The rebuttal addresses the following four concerns.

  1. Unclear Motivation The motivation of this work lies in the consensus that histopathological characteristics of tumors, including the tendency of tissue invasion, metastasis, growth pattern, and etc., are significant guidance for cancer diagnostics and therapies. Particularly, as the evolution of cancers is a continuous process, the correlations and differences across various stages, anatomical locations and patients should be taken into account. However, recent research mainly focuses on the inner-contextual information in a single WSI, e.g. multi-scale information (H^2 MIL, DASMIL), heterogeneous structure (HEAT) and semantic invariance (ReMix). Few have considered the correlations at a larger scope (HiDisc, HVTSurv) yet are still limited to patient-level. Based on this point, we incorporate the above consideration with graph neural networks, which show promising flexibility and interpretability in multiple fields, into a generic framework for improving the learning of slide representation and the performance of the integrated patch-based MIL methods.
  2. Undetailed Method –After the patches are tiled, the frozen PLIP is applied to extract patch embeddings. In the 10 epochs warm-up phase, only the MIL Backbone T() and its classifier ClsMIL() are updating for pre-convergence, the graph-based branch doesn’t participate in parameter update for now. The Node Buffer with a length of 3072 is continuously collecting preceding slide embeddings generated by T() in the manner of first-in-first-out, like MoCo. As the formal training phase begins, the AGG module constructs and updates the slide-based graph iteratively, where a node denotes a WSI and each is connected to the closest k nodes (measured by cosine similarity between node embeddings), and the subsequent GCN starts to work. –The MIL backbone is trainable throughout the training, ensuring it generates more discriminative slide representations. –During inference, all parameters and the Node Buffer are frozen.

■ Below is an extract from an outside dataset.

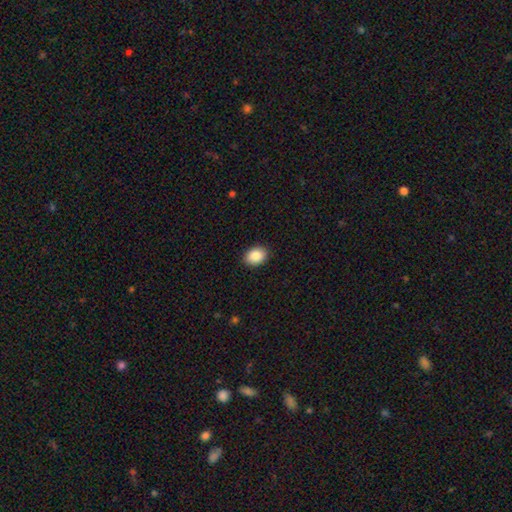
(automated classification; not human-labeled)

When a WSI is inputted, 1) its initial embedding will be made with T(), 2) the AGG module will insert it into the slide-based graph by connecting it with its k-nearest buffer nodes, 3) the trained GCN will make message passing to refine its embeddings for final classification. –The learning rate l follows the baseline setting in warm-up stage and empirically declines to 1e-4 during formal training.
  3. Insufficient Experiment and Confused Results –As to discrepancies in reported results (Reviewer #1), the main factor should be the cross-validation (CV). We applied CV in the experiments whereas the original TransMIL paper did not. Our results are close to the original DTFD-MIL paper considering that our total training epochs (100) are half theirs (200). –Gradient propagation of AGG: the nodes retrieved from the buffer are considered as static data that have no gradients, and gradient propagation only comes from the nodes from the current mini-batch. –The extra computations mainly come from several additional linear layers and two graph conv layers. Concretely, our method has GFLOPs of 404.37 with a mini-batch consisting of 64 WSI with 5000 patches, which is only 1.01% higher than the 398.93 GFLOPs of its baseline – TransMIL. This increase is minimal. –The absence of Camelyon16 (Reviewer #1) is mainly because its size is much smaller than the TCGA datasets we used. –The information density of datasets and the missed ablation about knowledge distillation and graph construction strategy will be considered part of our future work.
  4. Other concerns on reproducibility –We will open-source the code to cover the technical and practical details. –We will improve the figures to clarify misunderstandings and add missed references. –A table will be provided in Supplementary Materials to cover the experimental settings including but not limited to learning rate, runs of training, the gradient update rules, etc.



Meta-Review

Meta-review #1

  • After you have reviewed the rebuttal and updated reviews, please provide your recommendation based on all reviews and the authors’ rebuttal.

    Accept

  • Please justify your recommendation. You may optionally write justifications for ‘accepts’, but are expected to write a justification for ‘rejects’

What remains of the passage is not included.